Given exercise A: Rewrite the rows as a JSON list of strings, one string per line with blank lines omitted. Begin with the line containing "locality: New england." and continue through the final line of the rows.

─── Selected text ───

Restaurant reviews

Otto’s, London - the perfect place for a four hour lunch
If you’re a reader of - er, hem - a certain age who longs for the days when French food was fancy and lunches lasted until dinner you’re in luck.
Otto’s is a true blast from the past: a style of food - and service - you thought had disappeared back in the days of nouvelle cuisine.
Not that you’d know it from the outside. I’m sure Otto would be mortified (yes, there is an Otto) but it looks indistinguishable from the breakfast cafés that dot the insalubrious Gray’s Inn Road. Apart from the posh bottles of wine in the window.
Inside is grander but in a splendidly baroque way. There are statuettes and bas-reliefs, and black and white film posters. And strange African figurines on the tables (why?). There is a large duck press - probably the only one in London but I’m sure we’ll have copycat duck presses popping up all over the place in no time. A pop-up called The Duck Press, even.

───

Given exercise B: According to the restaurant review, what large piece of equipment at Otto's is probably the only one in London?

─── Extracted records ───

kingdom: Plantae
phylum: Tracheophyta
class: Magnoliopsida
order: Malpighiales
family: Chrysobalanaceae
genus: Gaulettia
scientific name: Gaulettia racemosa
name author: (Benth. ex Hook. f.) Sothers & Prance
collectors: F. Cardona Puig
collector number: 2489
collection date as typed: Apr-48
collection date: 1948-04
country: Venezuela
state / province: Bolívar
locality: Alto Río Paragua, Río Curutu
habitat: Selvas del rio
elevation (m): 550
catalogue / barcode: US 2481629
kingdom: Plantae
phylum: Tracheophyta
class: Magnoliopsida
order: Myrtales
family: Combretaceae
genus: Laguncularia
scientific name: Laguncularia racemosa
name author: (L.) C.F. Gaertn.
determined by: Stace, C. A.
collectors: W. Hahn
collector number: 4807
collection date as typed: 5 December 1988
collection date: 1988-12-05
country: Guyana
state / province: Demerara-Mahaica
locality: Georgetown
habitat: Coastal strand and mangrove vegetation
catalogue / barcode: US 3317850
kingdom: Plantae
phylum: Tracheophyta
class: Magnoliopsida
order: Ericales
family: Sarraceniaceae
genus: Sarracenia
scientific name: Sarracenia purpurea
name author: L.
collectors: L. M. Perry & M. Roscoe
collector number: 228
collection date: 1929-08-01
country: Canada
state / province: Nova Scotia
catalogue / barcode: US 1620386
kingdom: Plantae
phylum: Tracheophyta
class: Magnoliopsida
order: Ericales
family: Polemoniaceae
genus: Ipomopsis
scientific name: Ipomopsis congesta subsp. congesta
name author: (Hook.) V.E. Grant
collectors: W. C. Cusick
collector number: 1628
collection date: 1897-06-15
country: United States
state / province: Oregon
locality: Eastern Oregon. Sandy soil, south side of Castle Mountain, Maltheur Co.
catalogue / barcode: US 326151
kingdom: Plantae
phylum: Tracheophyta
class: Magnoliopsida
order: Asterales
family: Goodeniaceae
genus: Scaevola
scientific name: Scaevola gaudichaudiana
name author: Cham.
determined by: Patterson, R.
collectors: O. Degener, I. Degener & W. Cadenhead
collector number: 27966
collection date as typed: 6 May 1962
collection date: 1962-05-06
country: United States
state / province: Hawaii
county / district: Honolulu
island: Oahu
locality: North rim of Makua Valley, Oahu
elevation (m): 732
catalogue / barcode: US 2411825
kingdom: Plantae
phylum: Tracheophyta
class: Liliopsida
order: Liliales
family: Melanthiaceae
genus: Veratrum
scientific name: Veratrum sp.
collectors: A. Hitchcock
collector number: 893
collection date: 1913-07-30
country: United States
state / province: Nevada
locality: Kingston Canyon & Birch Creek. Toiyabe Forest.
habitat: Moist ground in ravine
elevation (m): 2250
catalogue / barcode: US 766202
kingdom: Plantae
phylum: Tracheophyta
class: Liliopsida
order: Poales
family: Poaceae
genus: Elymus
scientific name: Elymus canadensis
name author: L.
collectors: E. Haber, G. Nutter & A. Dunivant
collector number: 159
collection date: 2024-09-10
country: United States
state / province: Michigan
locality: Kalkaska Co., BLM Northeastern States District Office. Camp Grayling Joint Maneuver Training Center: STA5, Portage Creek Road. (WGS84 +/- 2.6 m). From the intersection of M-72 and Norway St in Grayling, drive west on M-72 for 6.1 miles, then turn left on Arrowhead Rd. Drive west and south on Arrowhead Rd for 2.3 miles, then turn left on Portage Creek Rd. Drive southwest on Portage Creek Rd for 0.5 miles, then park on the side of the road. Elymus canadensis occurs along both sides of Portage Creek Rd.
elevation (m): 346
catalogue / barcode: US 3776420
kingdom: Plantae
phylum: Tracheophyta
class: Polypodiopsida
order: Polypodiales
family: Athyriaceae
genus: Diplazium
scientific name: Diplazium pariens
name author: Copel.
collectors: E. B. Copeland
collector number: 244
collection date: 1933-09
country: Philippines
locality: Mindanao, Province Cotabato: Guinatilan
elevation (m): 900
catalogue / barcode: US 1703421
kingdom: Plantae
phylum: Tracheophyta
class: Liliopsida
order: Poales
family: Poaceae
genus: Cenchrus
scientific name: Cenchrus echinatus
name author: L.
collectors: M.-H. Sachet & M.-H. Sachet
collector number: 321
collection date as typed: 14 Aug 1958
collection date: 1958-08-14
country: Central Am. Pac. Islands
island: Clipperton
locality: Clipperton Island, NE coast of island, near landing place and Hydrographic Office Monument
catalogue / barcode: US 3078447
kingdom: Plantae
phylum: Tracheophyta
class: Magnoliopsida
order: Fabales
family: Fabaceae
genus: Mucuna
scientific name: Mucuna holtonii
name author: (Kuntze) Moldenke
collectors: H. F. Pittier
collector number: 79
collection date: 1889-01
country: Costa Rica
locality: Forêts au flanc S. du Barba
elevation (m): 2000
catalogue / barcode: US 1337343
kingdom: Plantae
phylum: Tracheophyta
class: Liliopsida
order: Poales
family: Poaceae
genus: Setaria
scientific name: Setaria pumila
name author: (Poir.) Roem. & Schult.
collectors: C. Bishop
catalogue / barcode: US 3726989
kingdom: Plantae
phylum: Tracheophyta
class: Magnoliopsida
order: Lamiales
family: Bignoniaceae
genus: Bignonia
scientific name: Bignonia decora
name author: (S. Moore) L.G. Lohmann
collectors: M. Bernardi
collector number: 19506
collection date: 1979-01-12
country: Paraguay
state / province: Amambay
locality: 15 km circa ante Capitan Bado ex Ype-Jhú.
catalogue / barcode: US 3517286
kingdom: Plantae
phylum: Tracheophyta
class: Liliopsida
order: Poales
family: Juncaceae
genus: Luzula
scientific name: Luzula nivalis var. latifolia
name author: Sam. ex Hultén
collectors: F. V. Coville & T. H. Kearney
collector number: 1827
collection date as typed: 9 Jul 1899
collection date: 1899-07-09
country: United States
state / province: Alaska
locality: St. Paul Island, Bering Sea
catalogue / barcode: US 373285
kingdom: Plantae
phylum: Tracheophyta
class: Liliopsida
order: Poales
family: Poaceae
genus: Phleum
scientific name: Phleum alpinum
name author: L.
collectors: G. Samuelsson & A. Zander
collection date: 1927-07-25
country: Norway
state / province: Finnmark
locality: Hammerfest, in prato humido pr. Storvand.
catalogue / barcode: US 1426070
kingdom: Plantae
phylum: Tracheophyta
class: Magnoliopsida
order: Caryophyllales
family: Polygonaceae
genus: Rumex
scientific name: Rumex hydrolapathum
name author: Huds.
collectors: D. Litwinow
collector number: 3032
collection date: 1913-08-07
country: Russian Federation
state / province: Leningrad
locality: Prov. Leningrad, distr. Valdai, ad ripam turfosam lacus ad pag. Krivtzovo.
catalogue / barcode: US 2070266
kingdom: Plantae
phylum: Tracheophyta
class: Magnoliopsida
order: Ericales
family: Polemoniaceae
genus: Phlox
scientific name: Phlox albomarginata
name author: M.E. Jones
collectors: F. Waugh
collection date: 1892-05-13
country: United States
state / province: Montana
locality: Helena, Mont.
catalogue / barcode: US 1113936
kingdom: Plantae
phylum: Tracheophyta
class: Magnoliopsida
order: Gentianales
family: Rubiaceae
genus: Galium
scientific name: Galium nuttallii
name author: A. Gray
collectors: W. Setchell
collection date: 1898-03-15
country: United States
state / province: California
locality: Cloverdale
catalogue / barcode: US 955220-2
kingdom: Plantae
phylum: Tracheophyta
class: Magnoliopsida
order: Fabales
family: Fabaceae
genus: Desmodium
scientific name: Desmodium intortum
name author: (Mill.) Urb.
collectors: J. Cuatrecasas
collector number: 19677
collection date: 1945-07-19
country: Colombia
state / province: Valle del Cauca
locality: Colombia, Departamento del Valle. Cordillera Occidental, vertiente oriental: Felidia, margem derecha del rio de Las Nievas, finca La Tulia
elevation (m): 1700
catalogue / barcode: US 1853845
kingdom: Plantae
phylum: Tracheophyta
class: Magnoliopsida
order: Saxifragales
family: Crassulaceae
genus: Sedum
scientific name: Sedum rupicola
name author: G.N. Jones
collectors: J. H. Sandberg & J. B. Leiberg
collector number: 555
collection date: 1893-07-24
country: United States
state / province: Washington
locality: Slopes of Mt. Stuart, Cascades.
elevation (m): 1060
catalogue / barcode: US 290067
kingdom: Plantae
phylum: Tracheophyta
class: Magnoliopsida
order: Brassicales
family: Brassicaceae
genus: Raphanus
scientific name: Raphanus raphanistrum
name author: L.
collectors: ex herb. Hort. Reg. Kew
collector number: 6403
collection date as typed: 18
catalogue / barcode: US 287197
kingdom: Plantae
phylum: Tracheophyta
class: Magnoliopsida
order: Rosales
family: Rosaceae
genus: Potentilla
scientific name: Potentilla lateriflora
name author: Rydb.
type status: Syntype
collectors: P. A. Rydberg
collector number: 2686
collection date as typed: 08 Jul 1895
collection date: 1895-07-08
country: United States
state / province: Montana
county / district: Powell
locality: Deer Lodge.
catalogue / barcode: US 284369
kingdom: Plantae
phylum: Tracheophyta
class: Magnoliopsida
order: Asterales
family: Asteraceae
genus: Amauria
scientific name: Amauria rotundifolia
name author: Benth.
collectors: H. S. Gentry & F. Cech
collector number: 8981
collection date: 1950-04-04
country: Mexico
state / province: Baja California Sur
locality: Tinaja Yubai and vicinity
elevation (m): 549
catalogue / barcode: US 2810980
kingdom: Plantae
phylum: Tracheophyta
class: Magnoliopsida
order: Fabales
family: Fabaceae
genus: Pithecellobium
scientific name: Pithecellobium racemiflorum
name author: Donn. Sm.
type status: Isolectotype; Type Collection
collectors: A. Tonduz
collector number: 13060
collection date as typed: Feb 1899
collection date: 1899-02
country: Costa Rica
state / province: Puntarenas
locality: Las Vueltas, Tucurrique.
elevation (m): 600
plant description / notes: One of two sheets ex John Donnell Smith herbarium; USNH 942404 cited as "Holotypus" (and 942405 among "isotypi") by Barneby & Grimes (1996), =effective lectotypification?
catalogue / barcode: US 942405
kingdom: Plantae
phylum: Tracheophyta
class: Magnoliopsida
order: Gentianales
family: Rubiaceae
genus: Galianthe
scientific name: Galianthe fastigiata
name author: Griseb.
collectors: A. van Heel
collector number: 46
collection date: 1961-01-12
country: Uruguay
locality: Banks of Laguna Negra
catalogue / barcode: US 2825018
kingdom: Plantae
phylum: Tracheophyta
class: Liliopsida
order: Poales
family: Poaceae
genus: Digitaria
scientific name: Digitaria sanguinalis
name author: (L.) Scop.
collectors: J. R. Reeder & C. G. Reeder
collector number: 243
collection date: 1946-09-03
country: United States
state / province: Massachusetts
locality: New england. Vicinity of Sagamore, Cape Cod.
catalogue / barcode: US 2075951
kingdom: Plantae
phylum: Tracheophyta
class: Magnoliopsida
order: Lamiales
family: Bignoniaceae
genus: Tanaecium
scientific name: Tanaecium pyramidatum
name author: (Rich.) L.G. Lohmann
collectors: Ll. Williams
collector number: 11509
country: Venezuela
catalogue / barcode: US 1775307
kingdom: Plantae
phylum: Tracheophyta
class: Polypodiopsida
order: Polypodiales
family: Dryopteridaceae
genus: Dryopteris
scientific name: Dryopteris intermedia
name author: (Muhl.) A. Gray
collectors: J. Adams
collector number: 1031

───

Final answer A:
[
  "locality: New england. Vicinity of Sagamore, Cape Cod.",
  "catalogue / barcode: US 2075951",
  "kingdom: Plantae",
  "phylum: Tracheophyta",
  "class: Magnoliopsida",
  "order: Lamiales",
  "family: Bignoniaceae",
  "genus: Tanaecium",
  "scientific name: Tanaecium pyramidatum",
  "name author: (Rich.) L.G. Lohmann",
  "collectors: Ll. Williams",
  "collector number: 11509",
  "country: Venezuela",
  "catalogue / barcode: US 1775307",
  "kingdom: Plantae",
  "phylum: Tracheophyta",
  "class: Polypodiopsida",
  "order: Polypodiales",
  "family: Dryopteridaceae",
  "genus: Dryopteris",
  "scientific name: Dryopteris intermedia",
  "name author: (Muhl.) A. Gray",
  "collectors: J. Adams",
  "collector number: 1031"
]

Final answer B: A duck press.